Request>
Repeat exactly the lines of the records below, starting at the line containing "4. progressive_tools" and ending at the line containing "VP228H (22.0',10.0ms) |". Leave the pictures out.

Data shown>
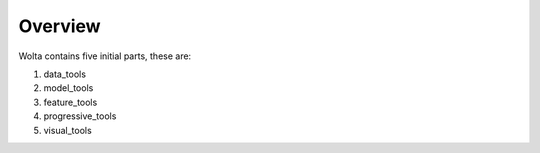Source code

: Overview
===========

Wolta contains five initial parts, these are:

1. data_tools
2. model_tools
3. feature_tools
4. progressive_tools
5. visual_tools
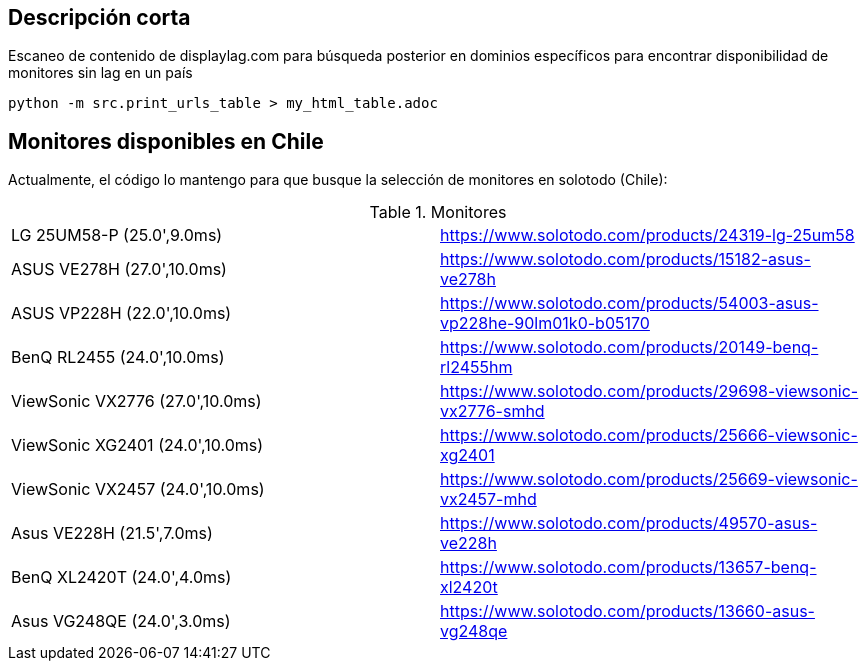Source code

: == Descripción corta


Escaneo de contenido de displaylag.com para búsqueda posterior en dominios específicos para encontrar disponibilidad de monitores sin lag en un país

----
python -m src.print_urls_table > my_html_table.adoc
----

== Monitores disponibles en Chile

Actualmente, el código lo mantengo para que busque la selección de monitores en solotodo (Chile):

.Monitores
|========
|LG 25UM58-P (25.0',9.0ms) | https://www.solotodo.com/products/24319-lg-25um58
|ASUS VE278H (27.0',10.0ms) | https://www.solotodo.com/products/15182-asus-ve278h
|ASUS VP228H (22.0',10.0ms) | https://www.solotodo.com/products/54003-asus-vp228he-90lm01k0-b05170
|BenQ RL2455 (24.0',10.0ms) | https://www.solotodo.com/products/20149-benq-rl2455hm
|ViewSonic VX2776 (27.0',10.0ms) | https://www.solotodo.com/products/29698-viewsonic-vx2776-smhd
|ViewSonic XG2401 (24.0',10.0ms) | https://www.solotodo.com/products/25666-viewsonic-xg2401
|ViewSonic VX2457 (24.0',10.0ms) | https://www.solotodo.com/products/25669-viewsonic-vx2457-mhd
|Asus VE228H (21.5',7.0ms) | https://www.solotodo.com/products/49570-asus-ve228h
|BenQ XL2420T (24.0',4.0ms) | https://www.solotodo.com/products/13657-benq-xl2420t
|Asus VG248QE (24.0',3.0ms) | https://www.solotodo.com/products/13660-asus-vg248qe
|========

Output for this exercise>
4. progressive_tools
5. visual_tools
Source code

: == Descripción corta


Escaneo de contenido de displaylag.com para búsqueda posterior en dominios específicos para encontrar disponibilidad de monitores sin lag en un país

----
python -m src.print_urls_table > my_html_table.adoc
----

== Monitores disponibles en Chile

Actualmente, el código lo mantengo para que busque la selección de monitores en solotodo (Chile):

.Monitores
|========
|LG 25UM58-P (25.0',9.0ms) | https://www.solotodo.com/products/24319-lg-25um58
|ASUS VE278H (27.0',10.0ms) | https://www.solotodo.com/products/15182-asus-ve278h
|ASUS VP228H (22.0',10.0ms) | https://www.solotodo.com/products/54003-asus-vp228he-90lm01k0-b05170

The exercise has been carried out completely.